06 February 2006

Village for Sale: Agrarian Crisis Taking Grotesque Turn

Indian news agencies report that, six entire villages in the Punjab state (Bhutal Kalan and Bhutal Khor in Sangrur district, Malsinghwala in Mansa district, Harkishanpura, Mandikhurd and Ramanwas in Bhatinda district) and one full village in Maharashtra state (Dorli in Wardha district) have been put up for sale. This is the latest development in a series that began with thousands of farmers committing suicide or selling kidneys and blood plasma. It highlights the desperation in India's countryside that has resulted from the economic liberalization and privatization policies running amuck. It comes at a time when the National sample Survey data reveal that more than 40% of agriculturists are keen to quit farming altogether.

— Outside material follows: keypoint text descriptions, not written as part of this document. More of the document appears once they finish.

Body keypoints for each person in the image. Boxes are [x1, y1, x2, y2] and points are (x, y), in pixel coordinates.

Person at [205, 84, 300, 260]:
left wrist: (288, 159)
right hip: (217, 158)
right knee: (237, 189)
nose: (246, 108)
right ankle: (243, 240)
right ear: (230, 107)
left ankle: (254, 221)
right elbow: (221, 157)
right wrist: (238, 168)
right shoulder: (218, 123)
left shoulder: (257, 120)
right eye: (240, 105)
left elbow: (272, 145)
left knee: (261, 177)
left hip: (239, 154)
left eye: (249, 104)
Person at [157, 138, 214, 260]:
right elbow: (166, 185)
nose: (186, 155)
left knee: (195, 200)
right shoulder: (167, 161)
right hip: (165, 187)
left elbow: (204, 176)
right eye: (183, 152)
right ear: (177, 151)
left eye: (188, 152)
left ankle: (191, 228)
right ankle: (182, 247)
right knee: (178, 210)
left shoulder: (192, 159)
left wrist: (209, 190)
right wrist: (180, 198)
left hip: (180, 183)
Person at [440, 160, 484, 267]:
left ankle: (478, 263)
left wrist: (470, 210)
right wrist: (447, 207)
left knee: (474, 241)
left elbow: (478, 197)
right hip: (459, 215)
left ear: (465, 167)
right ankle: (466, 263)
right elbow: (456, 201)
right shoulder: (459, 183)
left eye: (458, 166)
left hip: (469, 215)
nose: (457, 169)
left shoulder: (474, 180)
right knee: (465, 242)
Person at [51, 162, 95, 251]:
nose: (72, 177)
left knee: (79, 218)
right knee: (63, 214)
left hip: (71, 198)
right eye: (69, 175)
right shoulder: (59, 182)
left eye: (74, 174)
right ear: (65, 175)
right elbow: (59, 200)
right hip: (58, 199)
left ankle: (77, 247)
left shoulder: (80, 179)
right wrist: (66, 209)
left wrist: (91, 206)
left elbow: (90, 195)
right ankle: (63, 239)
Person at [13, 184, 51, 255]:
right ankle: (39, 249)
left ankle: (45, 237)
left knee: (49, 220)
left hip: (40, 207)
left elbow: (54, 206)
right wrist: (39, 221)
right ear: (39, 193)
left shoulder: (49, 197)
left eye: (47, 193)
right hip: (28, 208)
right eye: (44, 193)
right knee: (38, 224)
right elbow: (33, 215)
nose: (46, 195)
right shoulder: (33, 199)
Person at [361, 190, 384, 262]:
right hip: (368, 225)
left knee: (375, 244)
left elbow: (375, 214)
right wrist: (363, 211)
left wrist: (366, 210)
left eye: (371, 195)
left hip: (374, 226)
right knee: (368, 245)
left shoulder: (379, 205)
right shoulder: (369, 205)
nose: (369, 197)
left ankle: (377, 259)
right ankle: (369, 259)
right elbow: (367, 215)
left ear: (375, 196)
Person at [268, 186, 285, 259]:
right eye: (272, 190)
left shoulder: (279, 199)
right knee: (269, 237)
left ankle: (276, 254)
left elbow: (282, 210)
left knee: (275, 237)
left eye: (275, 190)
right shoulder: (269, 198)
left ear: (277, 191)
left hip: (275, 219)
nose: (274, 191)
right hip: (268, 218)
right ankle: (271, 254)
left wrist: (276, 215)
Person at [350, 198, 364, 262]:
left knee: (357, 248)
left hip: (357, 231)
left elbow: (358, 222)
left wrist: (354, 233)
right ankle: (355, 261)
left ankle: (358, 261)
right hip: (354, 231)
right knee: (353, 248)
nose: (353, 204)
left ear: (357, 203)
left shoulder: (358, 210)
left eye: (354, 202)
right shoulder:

When an entire village is put up for sale, it is not merely an uprooting of families from a place they had called their ancestral home. It is a fundamental break with the "immutable village community" that has been the backbone of India’s social-economic structure for millennia. Historically, India’s villages had reproduced themselves exactly as before and perpetuated India's social system through most of history. A change came under the British rule; village communities started to break up as colonial policy forced land ownership to pass from communal ownership to British-created feudal ownership and later to private capitalist ownership. This latest development of an entire village being put up for sale may appear to be land merely changing hands, from private ownership of the members of the village to another form of private ownership, possibly by agribusiness. But in the final analysis, it is a negation of the small proprietor land ownership, a deep-going alienation of land from the tiller. It is the start of a form of capitalist land ownership dictated by finance capital. It heralds the supremacy of financial capital (read parasitic forces) over the countryside in India for which the economic liberalization and privatization policies have prepared the conditions.

An entire village is put up for sale when the majority of its inhabitants are in extreme indebtedness and no single villager is in a position to emerge as the "super farmer" and buy up the land of the distressed farmers. The anarchist transformation of farming from sustenance production to market driven production in the past decades created this indebtedness. The costs for such farming (tractors, fertilizers, special seeds, water, pesticides etc.) rose alongside concurrent cutbacks in subsidies for these inputs; this forced the farmers to borrow money from banks using their land as collateral. With falling procurement prices regulated by the state that favored agribusinesses, farmers could not repay their debts and were driven to destitution. Many are committing suicide and, now, entire collective of villagers en mass are declaring bankruptcy and putting up their entire villages for sale. This is a dream come true for the agribusiness sector which is eagerly waiting to move in to consolidate the small parcels to large holdings and make a fresh start to set up cash crop farms. The evicted villagers, with little money, no land, no house and no skills for employment in modern industry are “free” to fend for themselves. It is a tragedy that did not have to happen and should not be allowed to grow since it will materially affect a majority of India’s people and cause hardship of unseen proportions.

This “villages for sale” phenomenon highlights the displacement of farmers from agriculture without providing alternate means of employment. It also points to an awakening of the peasants and farmers to the awareness that this requires a common solution. After embracing the chemical intensive production method in agriculture, people have realized how the fertility of the land as well as the quality of water and air are being severely compromised from pesticides and fertilizer usage. Not only is people’s material wellbeing under attack, but also the natural environment under threat. A man-made catastrophe is in the making. Conditions to organize the people to fight this anti-people development path and an attack on their social and natural environment are ripening.